An objective \(f(x)\) to be
minimised over a box defines an unnormalised density, the Gibbs measure
\(\exp(-f(x) / T)\), whose mass
concentrates on the low regions of \(f\) as the temperature \(T\) falls. That density can be evaluated
point-wise but not directly sampled, which is exactly regime (iii) of
Hoek and Elliott (2024) – “the wedge”. from_objective()
fits a Gaussian-mixture proxy to \(\exp(-f /
T)\) by cooling a short temperature ladder through the same
importance-sampled KLD-EM that fit_kld_em() runs,
warm-starting each step from the previous fit.

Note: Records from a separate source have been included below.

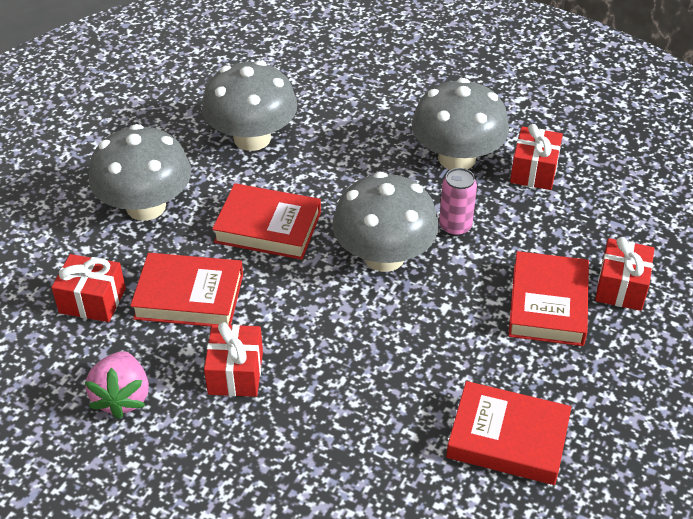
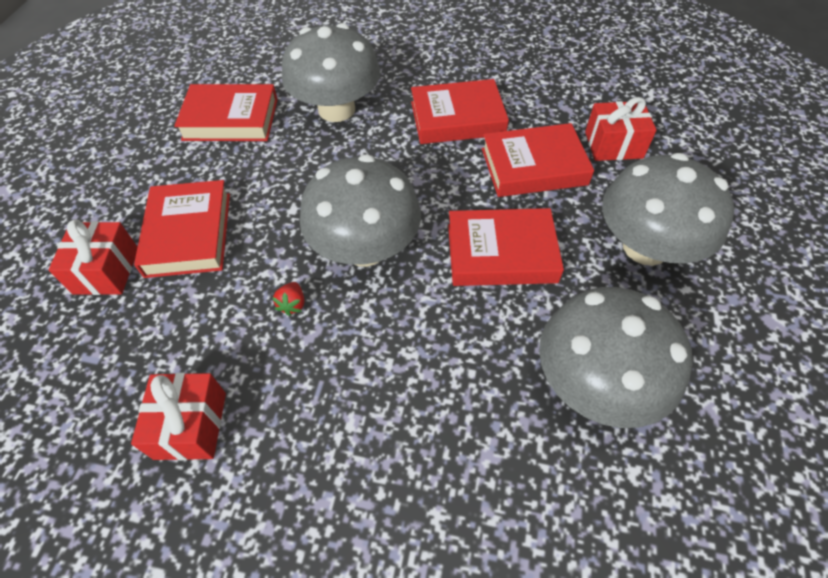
camera: 165 degrees right, 10 degrees up
(122, 397) = (531, 87): pink strawberry -> none
(235, 373) = (457, 118): red gift -> red book
(455, 226) = (292, 304): pink can -> red strawberry
(457, 158) = (302, 422): grey mushroom -> grey mushroom (336, 109)

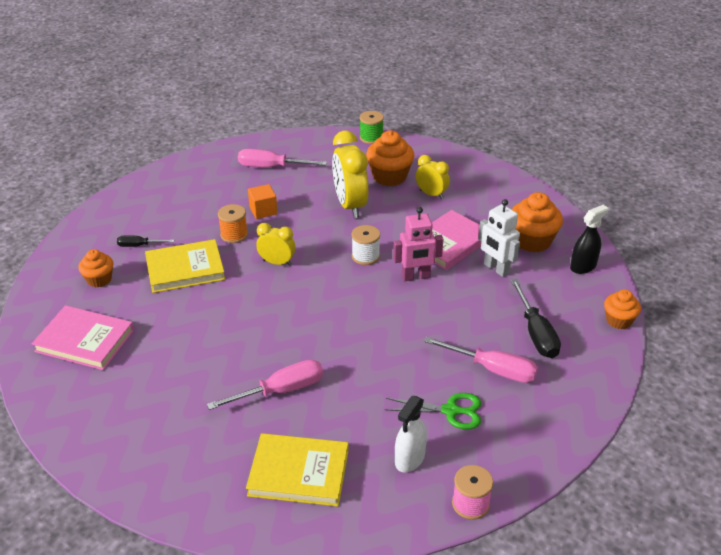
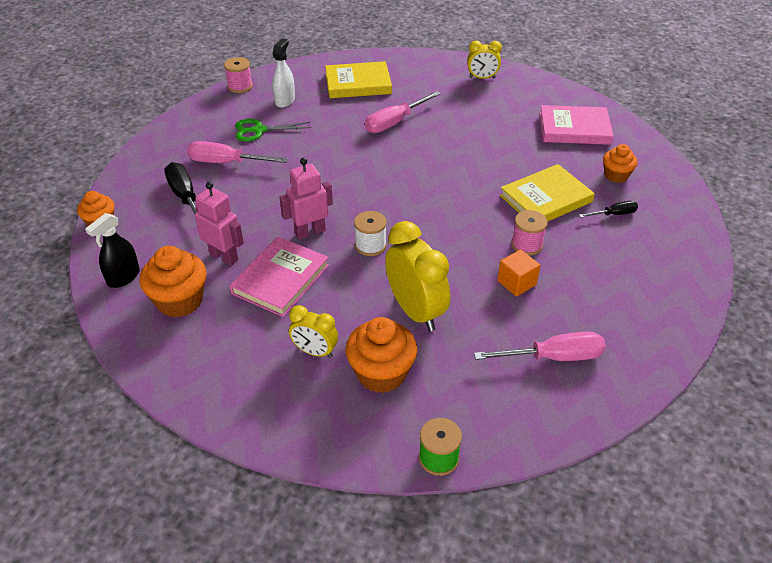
camera: 165 degrees right, 5 degrees up
(234, 235) = (527, 245): orange spool -> pink spool
(277, 262) = (460, 222): yellow clock -> yellow clock (482, 78)
(496, 268) = (224, 257): white robot -> pink robot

The point of the construction is not a single best point but the
whole picture. A multimodal \(f\) gives
a multimodal Gibbs measure, so the fitted mixture spreads its components
across the basins and recovers the optima together. The result
is an ordinary gmm, so the closed-form operator calculus –
marginalisation, conditioning, divergence – applies to the map of
solutions. gmm_modes() reads the distinct optima off that
map.
The objective \((\theta^2 - 4)^2\) has two minima, at \(\theta = -2\) and \(\theta = 2\). We fit the map and resolve it.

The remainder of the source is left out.